More than 300 workers have been made redundant at a paper-making firm after it was plunged into administration.
Tullis Russell Papermakers, based at Markinch in Fife, called in administrators after experiencing a long-term decline in its market and cumulative losses of £18.5 million over the last five years.
Steps begun last year to find a buyer for the business also proved unsuccessful.
Joint administrators Blair Nimmo and Tony Friar of KPMG were appointed today and concluded there was no option but to reduce the size of the workforce.
This has led to 325 employees being made redundant "with immediate effect".
The remaining 149 workers have been retained at this stage to complete some orders.
Mr Nimmo, head of restructuring for KPMG in Scotland, said: "This is a sad day for the employees of Tullis Russell Papermakers, who have worked hard against the significant headwinds facing the global paper-making sector."
The employee-owned company was founded more than 200 years ago and produces paper board for cards, covers and packaging.
It had 474 employees, with all but three working out of Markinch.
In the year to March 31 2014, the company sold 126,000 tonnes of paper and board.
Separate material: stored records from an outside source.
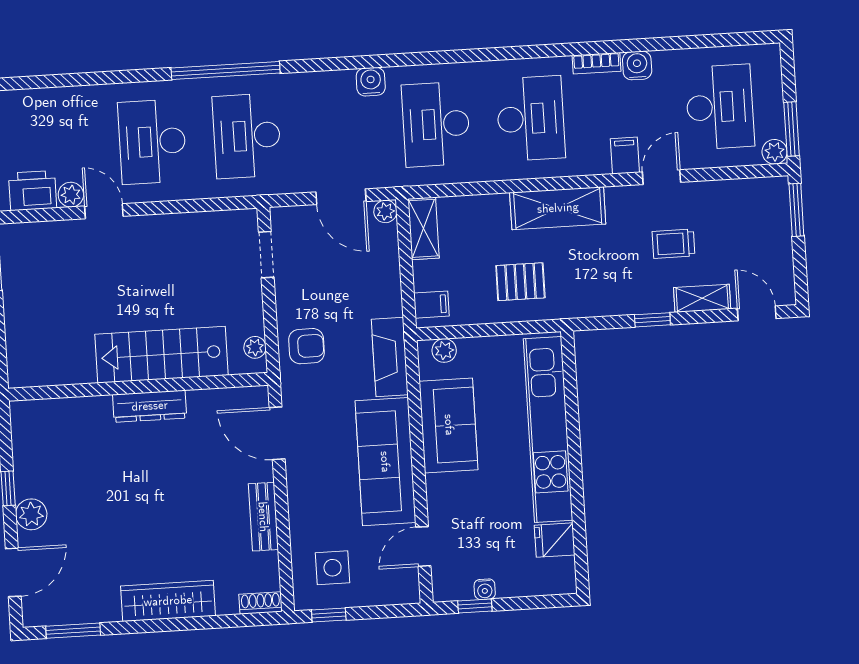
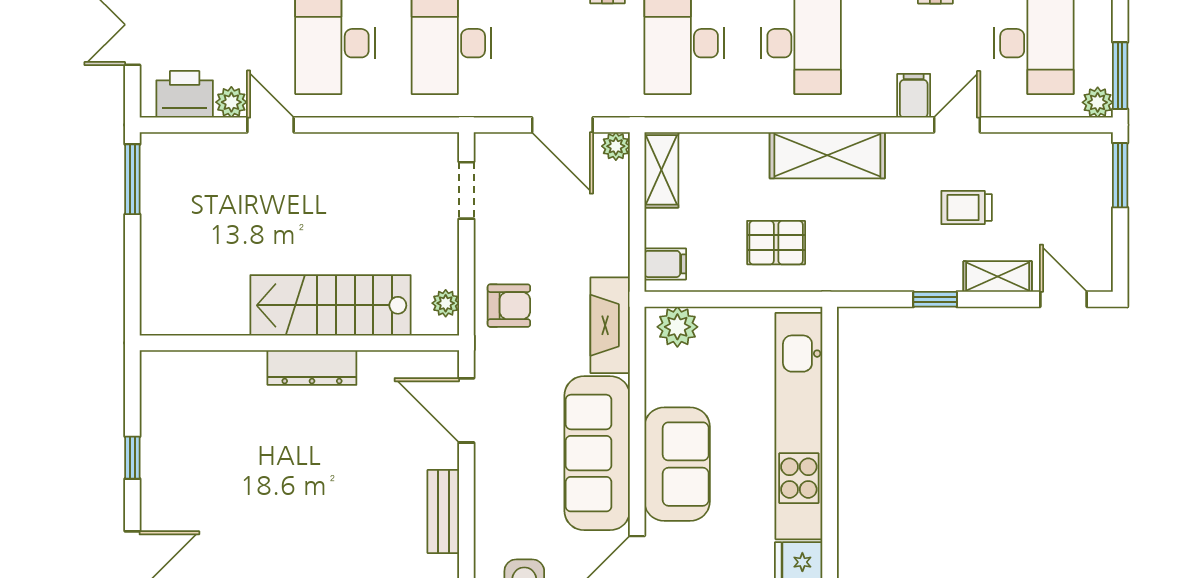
plant: (444, 350) -> (677, 327), width x1.38, depth x1.38
sofa: (449, 425) -> (677, 464), moved
plant: (31, 514) -> (159, 491), removed

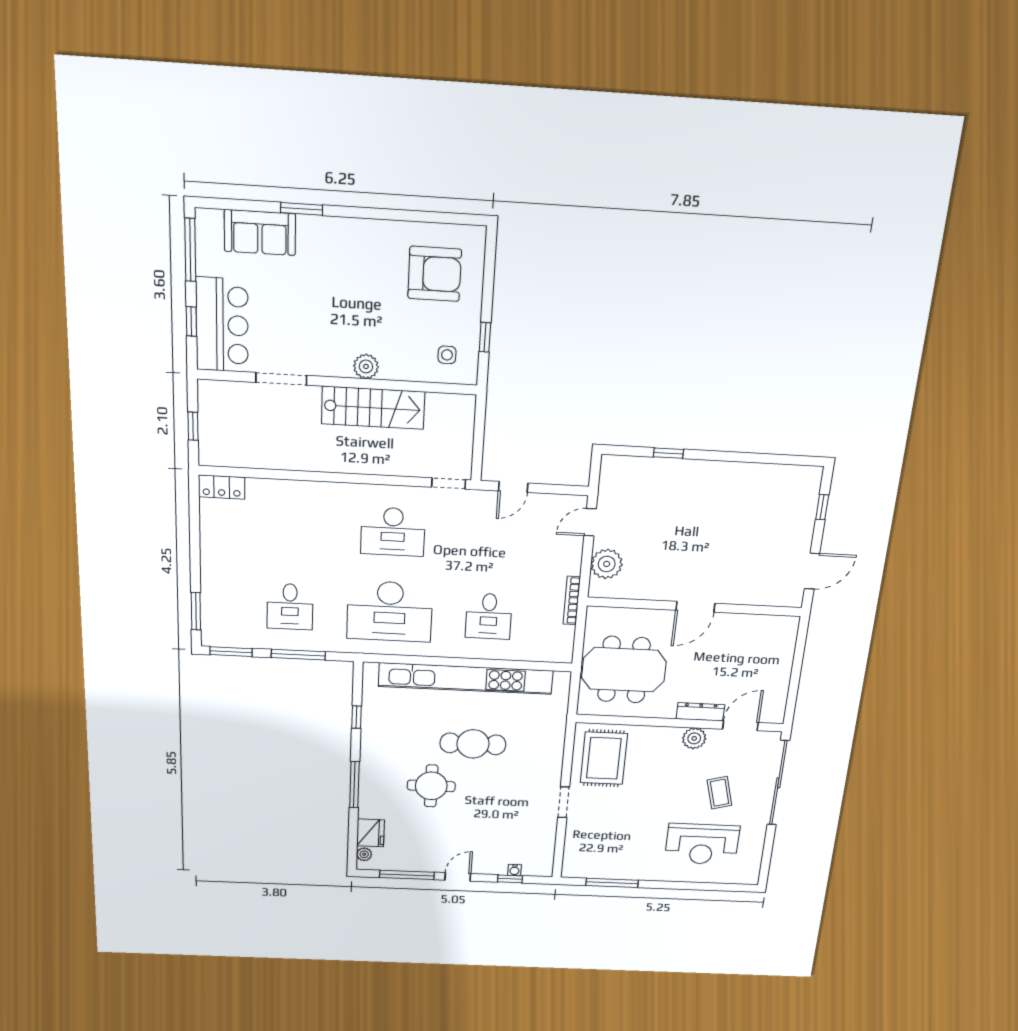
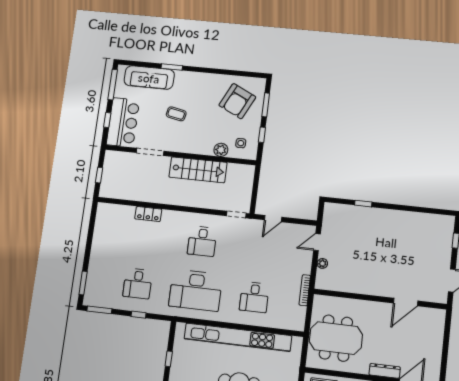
sofa: (260, 233) -> (149, 78), width x1.36
armchair: (435, 274) -> (237, 101), turned 116
window: (489, 279) -> (266, 105), added
coffee table: (321, 304) -> (176, 114), added
plant: (366, 366) -> (221, 150), moved
locker: (222, 487) -> (148, 214), moved
desk: (393, 532) -> (202, 241), width x0.73
plant: (607, 564) -> (322, 263), width x0.53, depth x0.53
door: (695, 607) -> (406, 302), moved
window: (298, 655) -> (139, 315), width x0.46

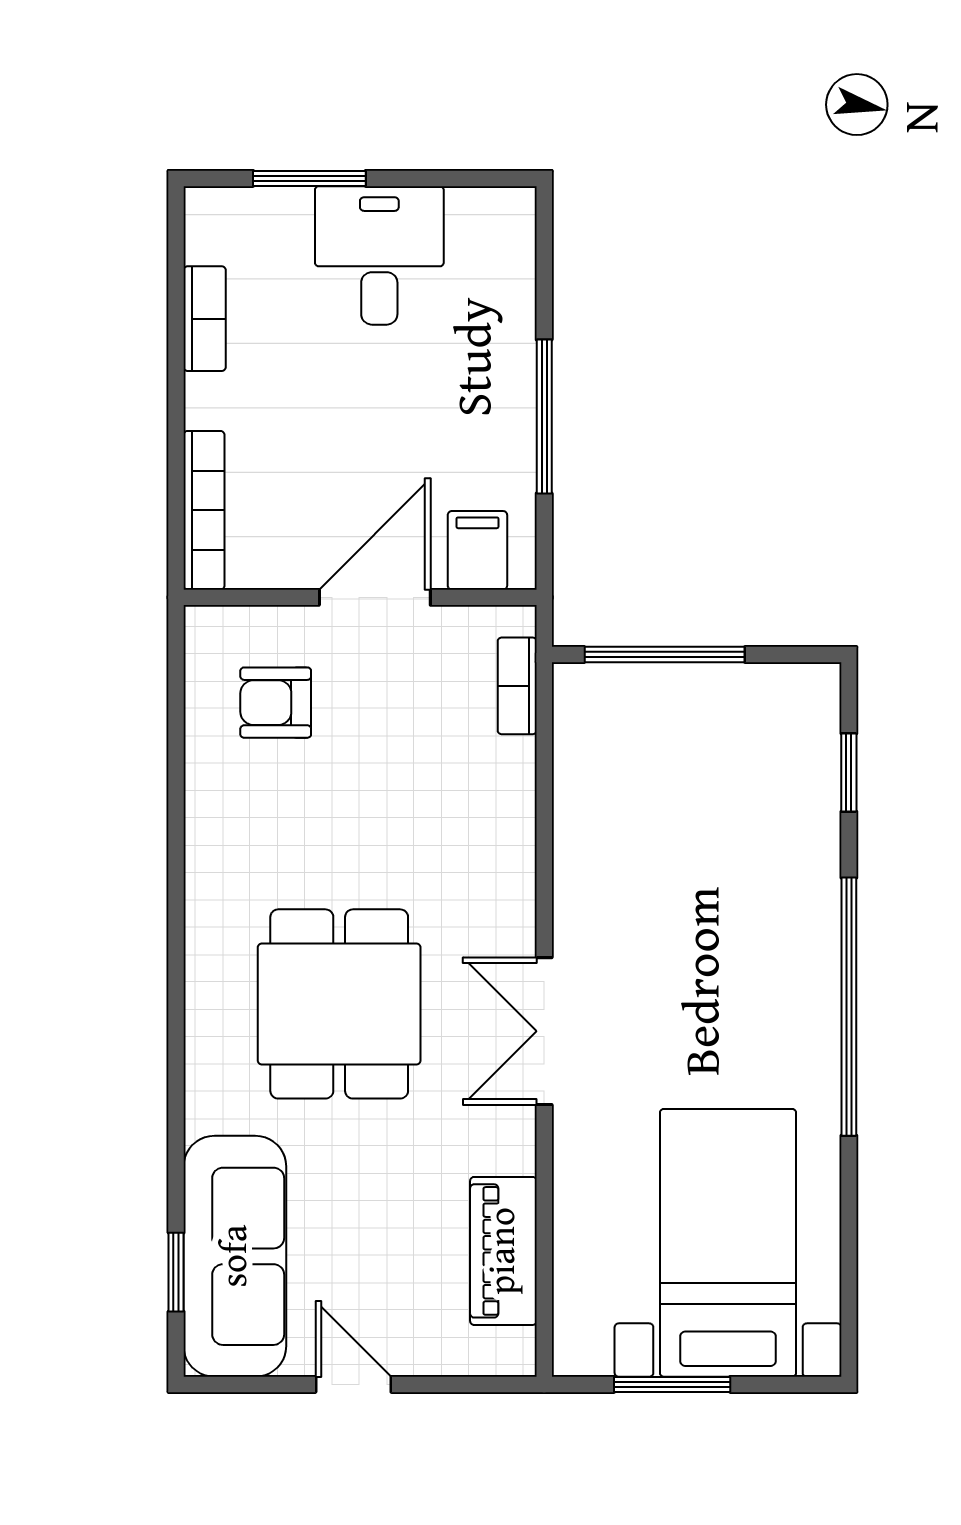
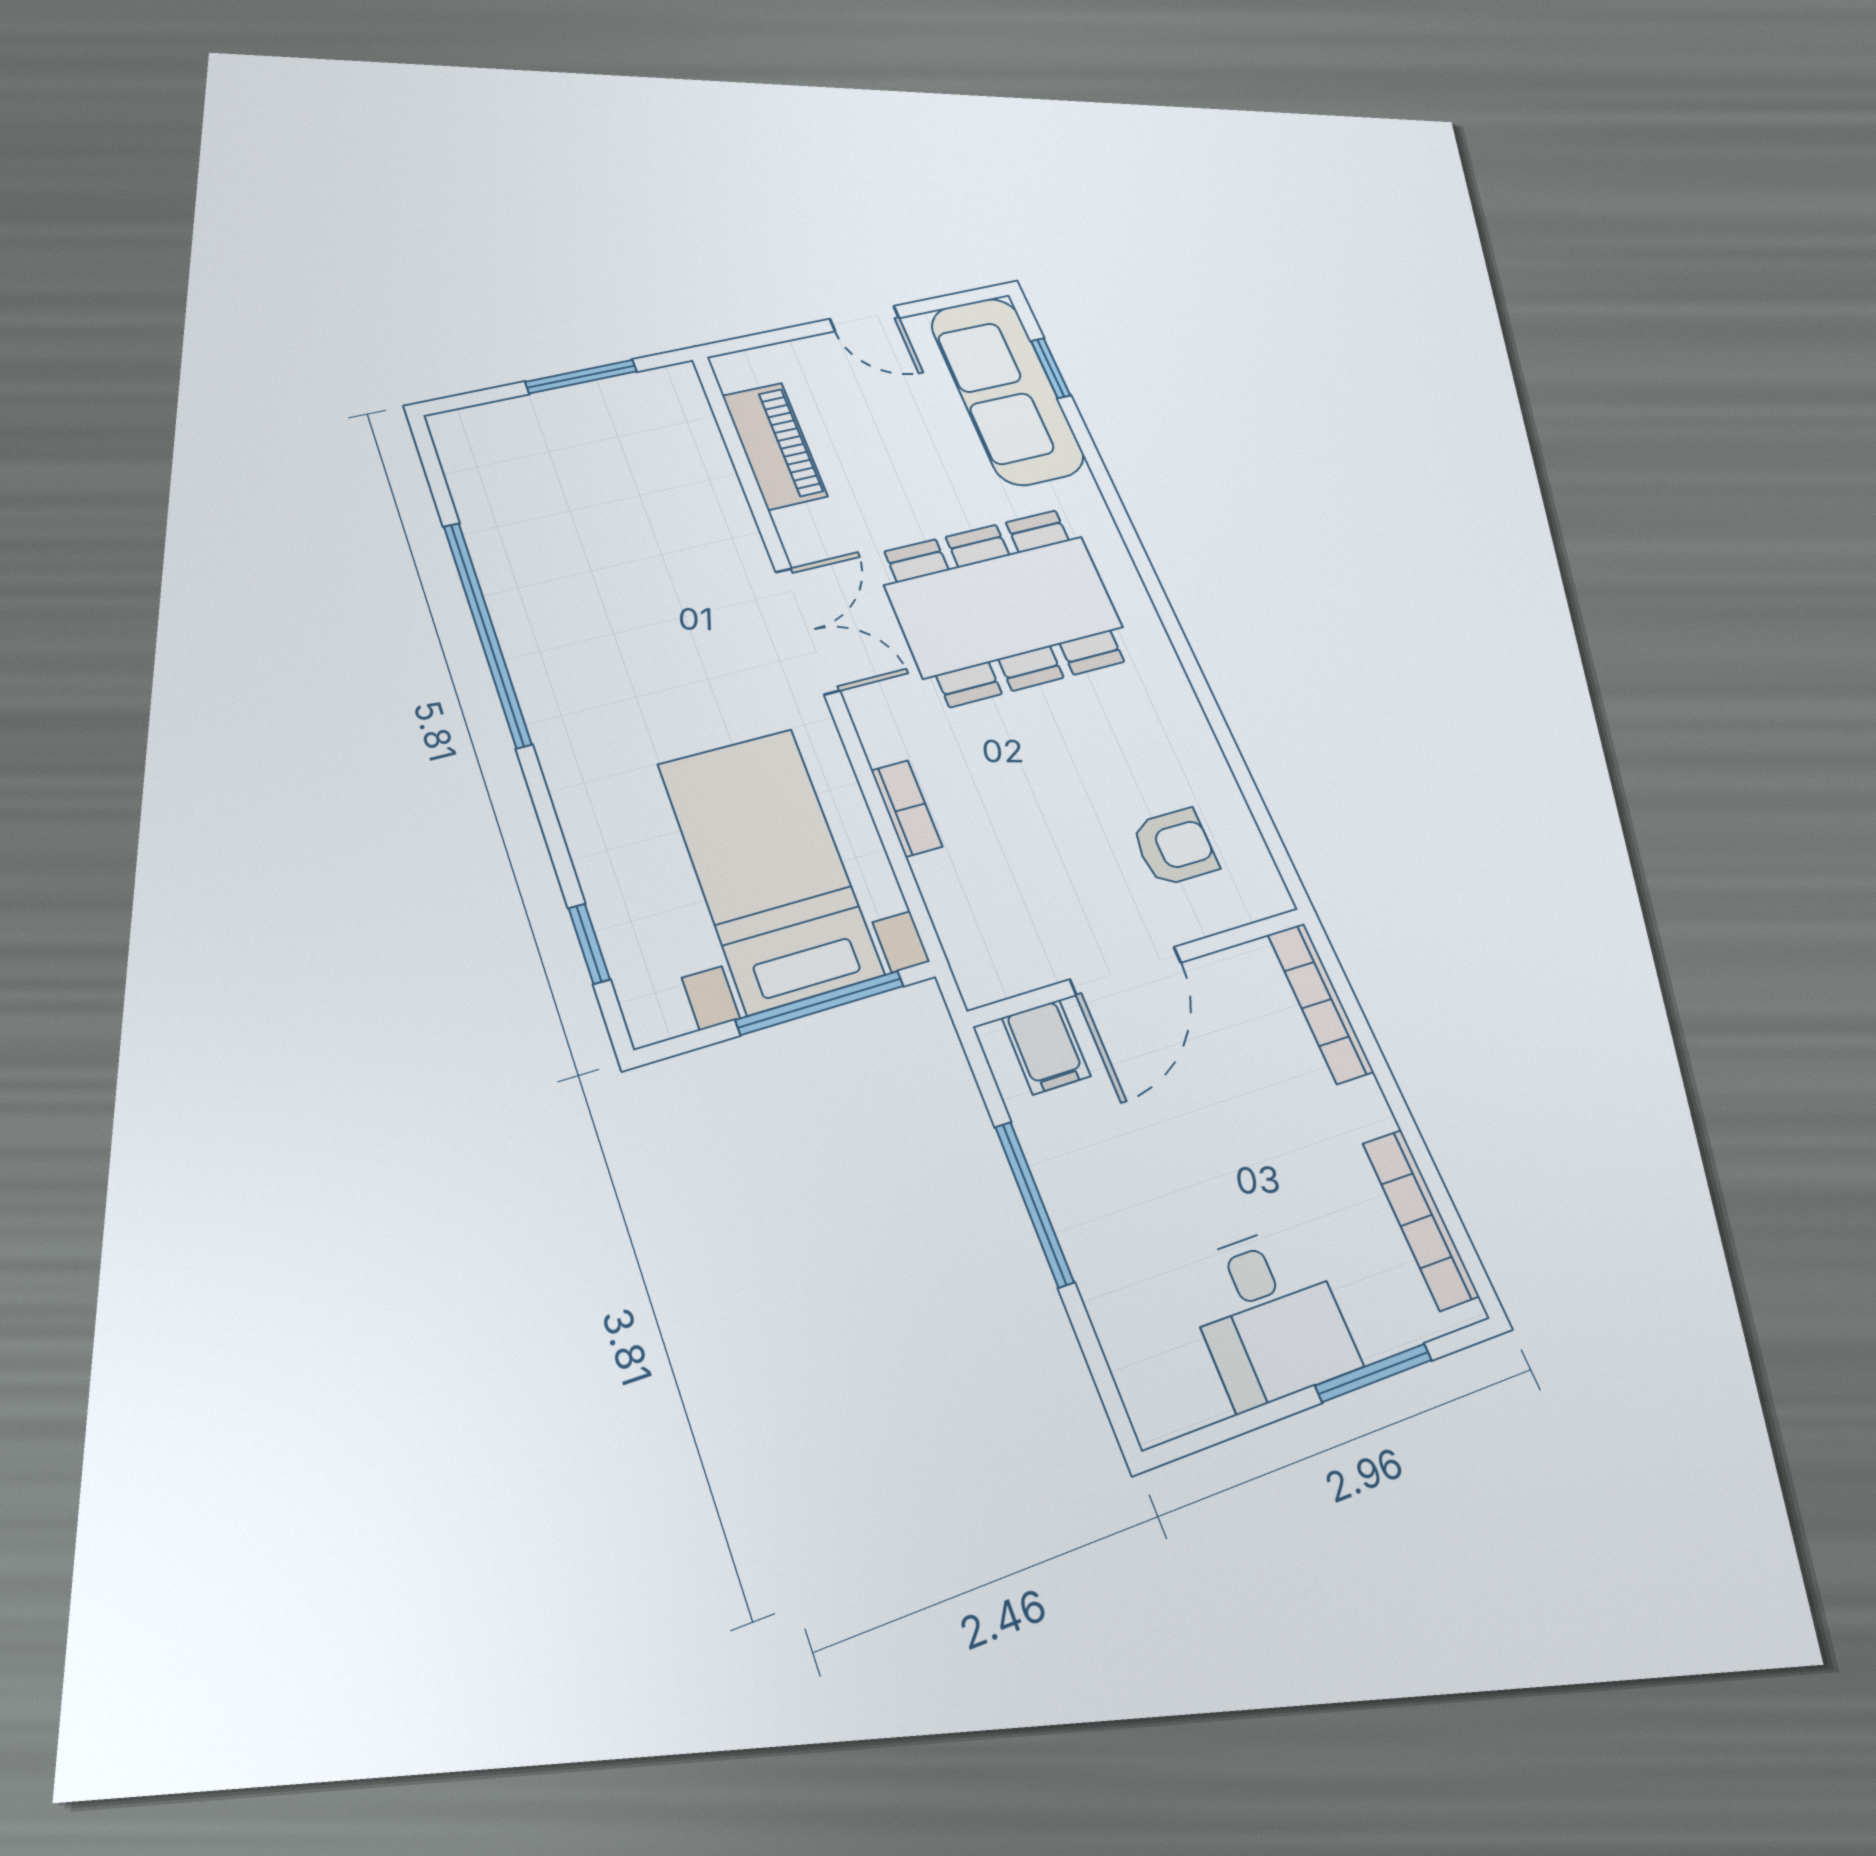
bookcase: (205, 319) -> (1420, 1219), width x1.56
bookcase: (517, 686) -> (906, 808), moved
dining table: (339, 1004) -> (1004, 606), width x1.38
window: (849, 1007) -> (487, 633), moved
bed with nightstands: (728, 1243) -> (770, 868), moved, turned 180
It recorded a turnover of £124.6 million but suffered a pre-tax loss of £3.4 million, administrators said.
The firm suffered total losses of £18.5 million over the last five years, largely due to weakening demand and pressure on its margins.
It has also faced other challenges, such as the cost of raw materials, the strength of sterling against the euro and the loss of a big customer due to insolvency proceedings.
Despite efforts to improve the efficiency of operations, the company remained "significantly loss making" - a situation which was expected to continue.
Steps were taken in October last year to find a buyer for the business, but no party was found.
The firm was placed into administration by its directors today.
Confirming the redundancies, Mr Nimmo said: "Whilst we will be exploring whether a sale of all or part of the business and asset of the company can be achieved, we have had to take steps to significantly reduce the company's overheads.
"Unfortunately, with trading effectively ceasing, we have had no option but to reduce the size of the workforce. We will be working with government agencies to minimise the impact on employees.
"We would encourage any party with an interest in acquiring all, or parts, of the business to make contact with us as soon as possible."
Tullis Russell Papermakers is a wholly-owned subsidiary of Tullis Russell Group Limited.
Group chief executive Chris Parr said the directors of the paper making business were faced with no other option than to place the business into administration.
He said: "This is a terribly sad day for employees and their families, the local community and everyone else associated with the business and its proud 206 year history.
"Since the global recession in 2008 demand across the traditional markets for papermaker's products has fallen by 40%, our primary raw material, wood pulp, is now trading at consistently higher price levels than ever before and exchange rates have moved structurally against the business."
Mr Parr said it become clear that Papermakers was no longer a viable business.
"The group engaged KPMG to run a comprehensive sales process and between October 2014 and March 2015 over 72 trade parties have considered and subsequently rejected the opportunity to acquire the business. This has unfortunately only confirmed that the business is no longer viable," he said.
"This difficult position finally became untenable with the papermaking company's third largest and most profitable customer entering into an insolvency process on Monday 1 April 2015. The directors of our papermaking business were therefore faced with no other option than to place the business into administration."